Una spessa coltre di acqua e fango ha penalizzato l’apertura del secondo GP stagionale che ha modificato la propria struttura eliminando la batteria di qualificazione e tenendo buoni per l’allineamento al cancello i tempi registrati nell’unica manche disputata che ha combinato prove libere e cronometrate.
Pur essendo la pista completamente pianeggiante, i temporali alternatisi per oltre una decina di giorni hanno colmato il circuito di un molle spessore di acqua e fango che ha messo in netta difficoltà persino i migliori piloti della MXGP e MX2.
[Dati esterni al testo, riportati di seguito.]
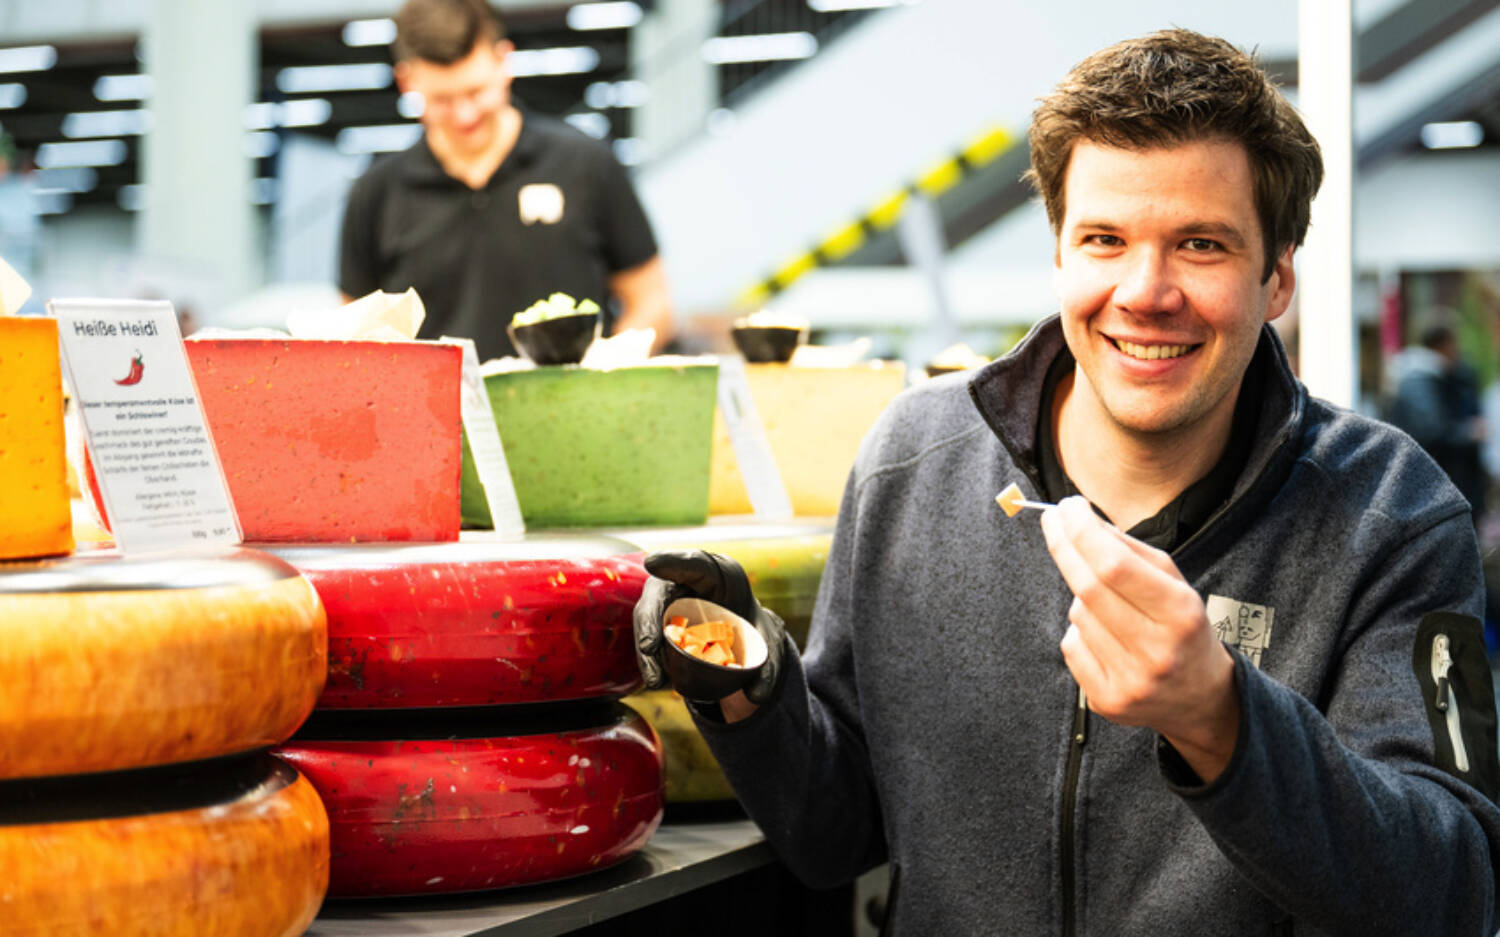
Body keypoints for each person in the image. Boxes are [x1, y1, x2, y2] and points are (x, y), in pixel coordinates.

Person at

La classe regina ha comunque visto svettare lo scozzese Shaun Simpson, avvezzo alla guida con pioggia e fango, che ha segnato il tempo migliore davanti al ritrovato Jeffrey Herlings, Romain Febvre e Tony Cairoli. Nella 250 invece il piazzamento migliore è stato quello dell’olandese Brian Bogers, che è stato più veloce di Jeremy Seewer e dei connazionali Davy Pootjes e Calvin Vlaanderen; buon 8° Michele Cervellin, mentre Julien Lieber ha frainteso il regolamento e non avendo girato per risparmiare la moto nella gara ufficiale si schiererà dietro al cancello di partenza per ultimo.
La manche femminile è stato un calvario per la maggior parte delle partenti, tra cadute e moto rimaste bloccate nel fango tra le quali quella di Kiara Fontanesi che dopo essere partita settima ed aver rimontato sino alla seconda posizione a tre giri dalla fine è finita in un profondo canale dalla quale non ne è più riuscita ed uscirne. Ritirata anche Livia Lancelot, caduta per un problema meccanico e che non è più riuscita a far ripartire la moto, e problemi anche per Courtney Duncan caduta alla partenza e rinvenuta dall’ultima alla quinta piazza, per cui la vittoria è andata a Nancy Van de Ven che ha condotto in piena sicurezza la gara dal primo all’ultimo giro.